Another Warning Against Writing for Free

Japan MPC Five Cents 1960

Writing for free is the single most powerful element destroying all possibilities of survival as a freelance writer, as once again pointed out in the excellent weekly email newsletter. Writers Weekly. A guest columnist provides an introduction and then passes along a few email messages he recently received commenting on his previous column on the same subject. All writers were opposed to giving away their writing skills for free, aside from one surprising exception, Tim Leffel.

In my previous spew concerning sites that offer to place your blog entries in publications to give you more "exposure," I indicated that I was not comfortable with the concept of opportunists feeding off my carcass without benefit of compensation.

But, since this write-for-free debate is such a tired standby, I sighed and said maybe I was becoming the crab on the block. What do you think? I asked. My mailbox overflowed!
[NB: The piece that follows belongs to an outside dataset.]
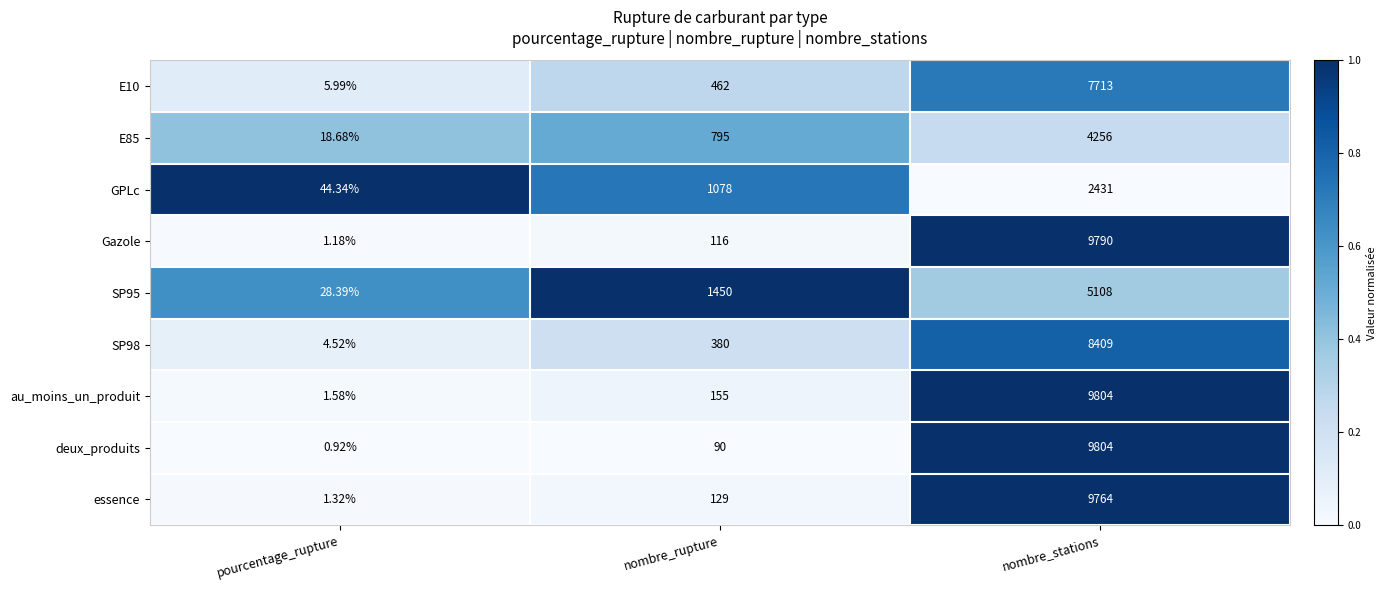

Is the value of SP98 at nombre_rupture greater than the value of E85 at nombre_stations?

No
One writer, who is a top-rated contributor to one of the sites mentioned, commented: "Although it's very nice to have a star by my name and be recognized for my superior writing prowess (gag, she adds), the articles haven't done a thing for me professionally. The only thing writing for free has done for me is gain me a reputation as a generous spirit - or sucker - depending on your vantage point."

"This ties to my pet peeve, trawling for legitimate writing job links and instead, finding several advertisements looking for writers for 'no pay,' just 'Coverage, Resume building! Exposure!' ad nauseum," writes feng shui expert Katy Allgeyer ( "I actually emailed Craig himself. Much to my surprise, Craig emailed me back 20 minutes later and said they are working on the problem. I suggested they come up with another heading for these types of jobs. 'slave labor' comes to mind."

Betsy Crowfoot, a journalist and screenwriter for 11 years, says this controversy is being fueled by the existence of two camps: Those who are full-time writers and want/need to make a living at this profession, and those who want to be writers, but are making their living in another profession and don't rely on writing gigs to feed their children. (I would add those with working spouses to that list.) "Unfortunately," she says, "this gives editors/businesses the idea they don't have to pay writers or pay them on time."

"I can't tell you the number of times I"ve had these robber barons try to blow smoke up my rump with their lines about how they have helped writers by ripping off their content," writes DeAnn Rossetti. "I just read an ad yesterday on Craigslist that said, 'Do it for the love of writing.' Ha!"

Continues Rossetti: "These same people pay for everything else on their site, the hosting service, the website layout, and I am sure they pay a doctor when he has taken care of them. I doubt they tell him that by taking care of their health concerns, he is getting good publicity!"

Writes Kevin Murphy, author of Degrees of Murder and other books, "The only 'freebies' I ever do are for no-budget community organizations of which I am a member - and I do very few of those."